EXERCISE DETAILS:
Copy the listing below, changing each occurrence of "pie chart" to "donut chart" and keeping everything else the same.

DATA TO PROCESS:
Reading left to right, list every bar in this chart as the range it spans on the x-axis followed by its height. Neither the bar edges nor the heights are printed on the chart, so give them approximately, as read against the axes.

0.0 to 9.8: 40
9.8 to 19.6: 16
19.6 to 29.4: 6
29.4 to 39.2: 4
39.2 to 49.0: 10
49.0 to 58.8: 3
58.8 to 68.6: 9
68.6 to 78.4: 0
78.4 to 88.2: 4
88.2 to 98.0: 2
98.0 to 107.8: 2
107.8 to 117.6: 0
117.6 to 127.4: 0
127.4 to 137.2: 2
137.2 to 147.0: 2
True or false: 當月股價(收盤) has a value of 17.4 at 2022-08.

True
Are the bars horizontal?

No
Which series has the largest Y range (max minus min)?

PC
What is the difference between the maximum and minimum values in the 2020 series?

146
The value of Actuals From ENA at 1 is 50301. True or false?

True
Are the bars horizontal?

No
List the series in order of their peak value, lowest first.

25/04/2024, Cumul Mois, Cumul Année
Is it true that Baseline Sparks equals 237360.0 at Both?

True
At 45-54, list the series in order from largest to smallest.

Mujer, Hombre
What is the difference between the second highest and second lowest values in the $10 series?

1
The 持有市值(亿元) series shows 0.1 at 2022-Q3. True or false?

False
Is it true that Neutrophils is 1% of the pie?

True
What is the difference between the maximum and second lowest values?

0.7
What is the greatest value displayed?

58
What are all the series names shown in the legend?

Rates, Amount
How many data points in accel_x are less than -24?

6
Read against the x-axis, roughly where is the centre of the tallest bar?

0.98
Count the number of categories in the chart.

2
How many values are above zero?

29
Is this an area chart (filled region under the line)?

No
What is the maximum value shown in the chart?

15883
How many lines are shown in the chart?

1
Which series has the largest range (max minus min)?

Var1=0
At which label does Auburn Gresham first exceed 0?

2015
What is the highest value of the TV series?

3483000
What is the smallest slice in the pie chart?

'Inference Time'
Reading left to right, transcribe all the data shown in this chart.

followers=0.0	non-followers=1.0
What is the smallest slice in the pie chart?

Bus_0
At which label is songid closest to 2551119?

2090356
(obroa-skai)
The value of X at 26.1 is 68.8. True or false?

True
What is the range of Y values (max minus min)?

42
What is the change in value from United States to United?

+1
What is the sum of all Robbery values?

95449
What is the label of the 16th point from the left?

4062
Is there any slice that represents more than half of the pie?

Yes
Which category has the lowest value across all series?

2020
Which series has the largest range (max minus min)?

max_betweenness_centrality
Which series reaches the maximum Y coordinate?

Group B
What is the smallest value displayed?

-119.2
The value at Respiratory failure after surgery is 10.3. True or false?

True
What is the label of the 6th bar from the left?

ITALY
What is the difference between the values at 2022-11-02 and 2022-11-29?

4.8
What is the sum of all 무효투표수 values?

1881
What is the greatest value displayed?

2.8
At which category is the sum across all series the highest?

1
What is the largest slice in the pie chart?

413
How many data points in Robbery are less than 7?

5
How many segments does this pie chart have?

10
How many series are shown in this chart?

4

EXPECTED OUTPUT:
Reading left to right, list every bar in this chart as the range it spans on the x-axis followed by its height. Neither the bar edges nor the heights are printed on the chart, so give them approximately, as read against the axes.

0.0 to 9.8: 40
9.8 to 19.6: 16
19.6 to 29.4: 6
29.4 to 39.2: 4
39.2 to 49.0: 10
49.0 to 58.8: 3
58.8 to 68.6: 9
68.6 to 78.4: 0
78.4 to 88.2: 4
88.2 to 98.0: 2
98.0 to 107.8: 2
107.8 to 117.6: 0
117.6 to 127.4: 0
127.4 to 137.2: 2
137.2 to 147.0: 2
True or false: 當月股價(收盤) has a value of 17.4 at 2022-08.

True
Are the bars horizontal?

No
Which series has the largest Y range (max minus min)?

PC
What is the difference between the maximum and minimum values in the 2020 series?

146
The value of Actuals From ENA at 1 is 50301. True or false?

True
Are the bars horizontal?

No
List the series in order of their peak value, lowest first.

25/04/2024, Cumul Mois, Cumul Année
Is it true that Baseline Sparks equals 237360.0 at Both?

True
At 45-54, list the series in order from largest to smallest.

Mujer, Hombre
What is the difference between the second highest and second lowest values in the $10 series?

1
The 持有市值(亿元) series shows 0.1 at 2022-Q3. True or false?

False
Is it true that Neutrophils is 1% of the pie?

True
What is the difference between the maximum and second lowest values?

0.7
What is the greatest value displayed?

58
What are all the series names shown in the legend?

Rates, Amount
How many data points in accel_x are less than -24?

6
Read against the x-axis, roughly where is the centre of the tallest bar?

0.98
Count the number of categories in the chart.

2
How many values are above zero?

29
Is this an area chart (filled region under the line)?

No
What is the maximum value shown in the chart?

15883
How many lines are shown in the chart?

1
Which series has the largest range (max minus min)?

Var1=0
At which label does Auburn Gresham first exceed 0?

2015
What is the highest value of the TV series?

3483000
What is the smallest slice in the donut chart?

'Inference Time'
Reading left to right, transcribe all the data shown in this chart.

followers=0.0	non-followers=1.0
What is the smallest slice in the donut chart?

Bus_0
At which label is songid closest to 2551119?

2090356
(obroa-skai)
The value of X at 26.1 is 68.8. True or false?

True
What is the range of Y values (max minus min)?

42
What is the change in value from United States to United?

+1
What is the sum of all Robbery values?

95449
What is the label of the 16th point from the left?

4062
Is there any slice that represents more than half of the pie?

Yes
Which category has the lowest value across all series?

2020
Which series has the largest range (max minus min)?

max_betweenness_centrality
Which series reaches the maximum Y coordinate?

Group B
What is the smallest value displayed?

-119.2
The value at Respiratory failure after surgery is 10.3. True or false?

True
What is the label of the 6th bar from the left?

ITALY
What is the difference between the values at 2022-11-02 and 2022-11-29?

4.8
What is the sum of all 무효투표수 values?

1881
What is the greatest value displayed?

2.8
At which category is the sum across all series the highest?

1
What is the largest slice in the donut chart?

413
How many data points in Robbery are less than 7?

5
How many segments does this donut chart have?

10
How many series are shown in this chart?

4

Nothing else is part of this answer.